Building a conducive environment for life science-based entrepreneurship and industry clusters

Authors

  • Mark J Ahn
  • Michael Meeks

DOI:

https://doi.org/10.5912/jcb224

Keywords:

economic growth, employment, resources, strategy, venture capital, angel, finance, innovation, creativity, technology transfer

Abstract

The global biopharmaceutical industry, with over $70bn in revenues and 700 publicly listed firms posting double-digit growth in North America, Europe, and Asia-Pacific in 2006, represents an attractive and promising high-growth industry of the future. Broad scientific advances and commercial successes have captured the attention and aspirations of policy makers, business people, and investors alike in spurring sector growth.
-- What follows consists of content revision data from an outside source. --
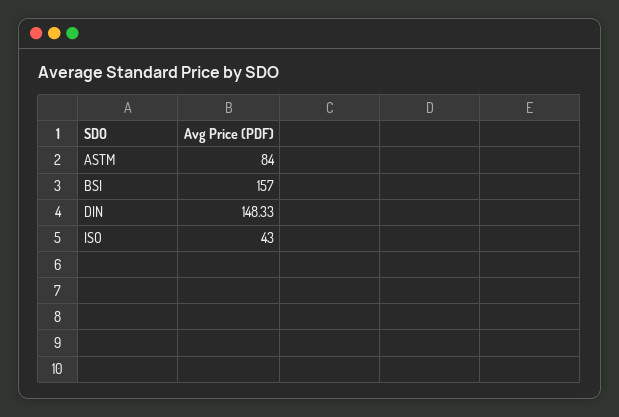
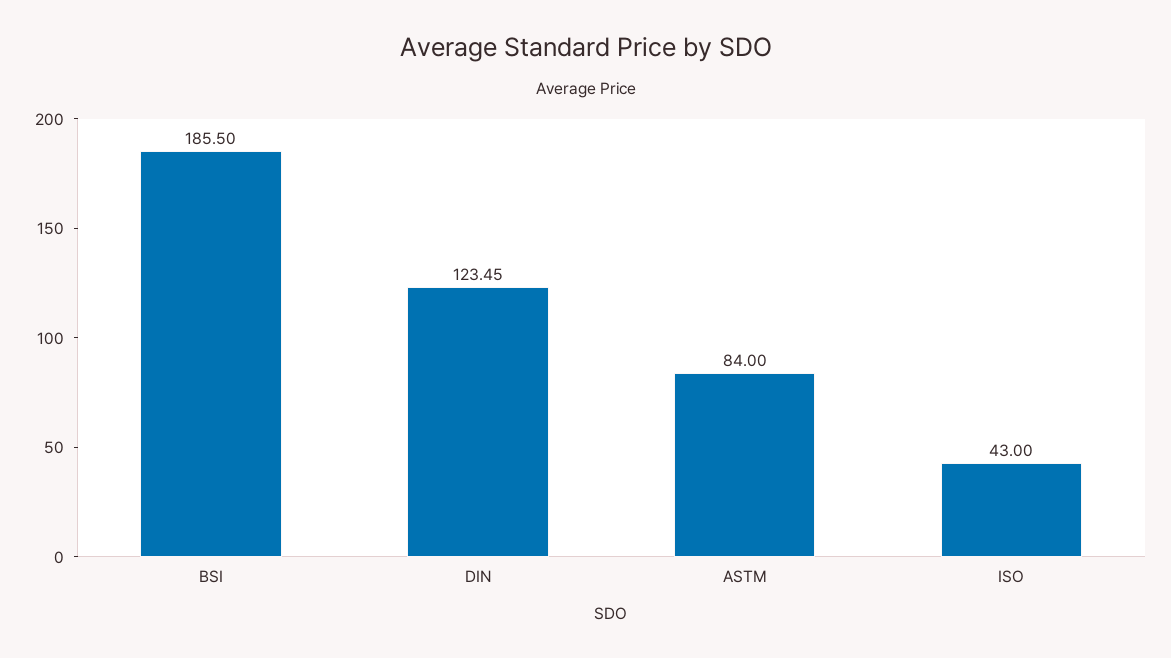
  {
    "ASTM": 84,
-   "BSI": 157,
+   "BSI": 185.5,
-   "DIN": 148.33,
+   "DIN": 123.45,
    "ISO": 43
  }

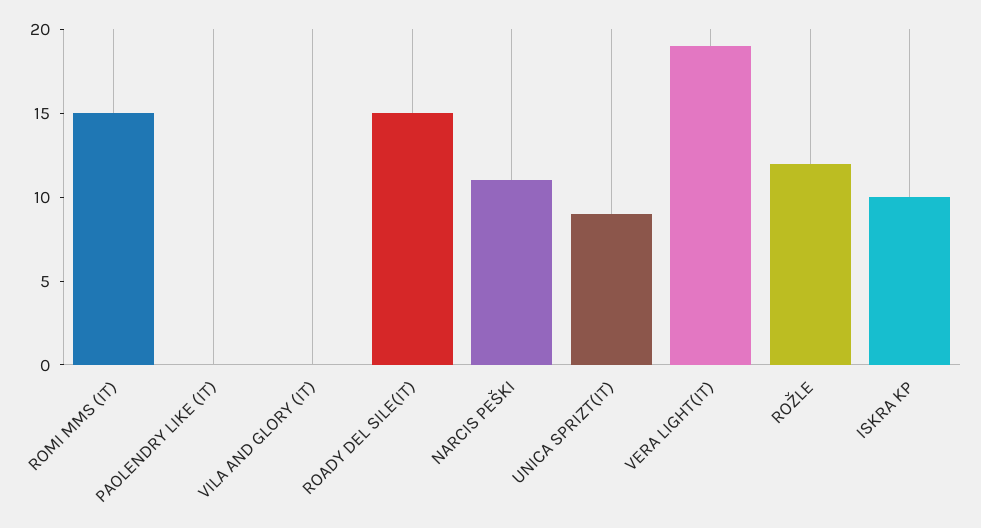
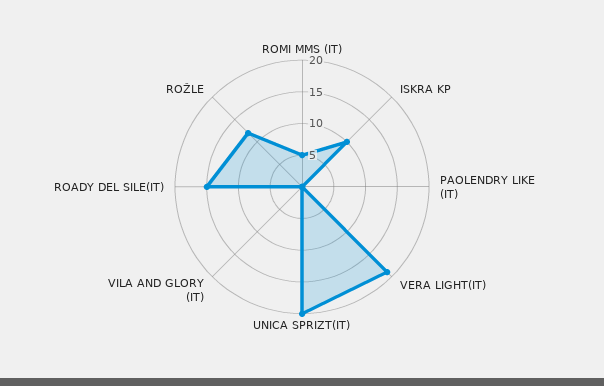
  {
-   "ROMI MMS (IT)": 15,
+   "ROMI MMS (IT)": 5,
    "PAOLENDRY LIKE (IT)": 0,
    "VILA AND GLORY (IT)": 0,
    "ROADY DEL SILE(IT)": 15,
-   "NARCIS PEŠKI": 11,
-   "UNICA SPRIZT(IT)": 9,
+   "UNICA SPRIZT(IT)": 20,
    "VERA LIGHT(IT)": 19,
    "ROŽLE": 12,
    "ISKRA KP": 10
  }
An understanding of the fundamental forces that shape the industry, including the challenges faced by entrepreneurs, as well as many promising industry trends, offer several implications for investors and policy makers. This study explores industry dynamics affecting growth patterns, biotech industry cluster evolution in an era of increasing globalisation, and enabling factors which support entrepreneurship activity, productivity, and sustainability. Governments and investors seeking to create and enhance biotech entrepreneurship face several enabling trends including increasing numbers of science graduates worldwide, accelerating pace of scientific advancement, dominating role of globalisation enabling greater collaboration, democratising forces of the internet, and the relentless competitive pressure to innovate. As such, policy agendas should focus on increasing factor conditions to enhance start-up formation, alliances, and skilled employment, rather than attempt to select specific winners and losers among specific sub-sectors or individual firms.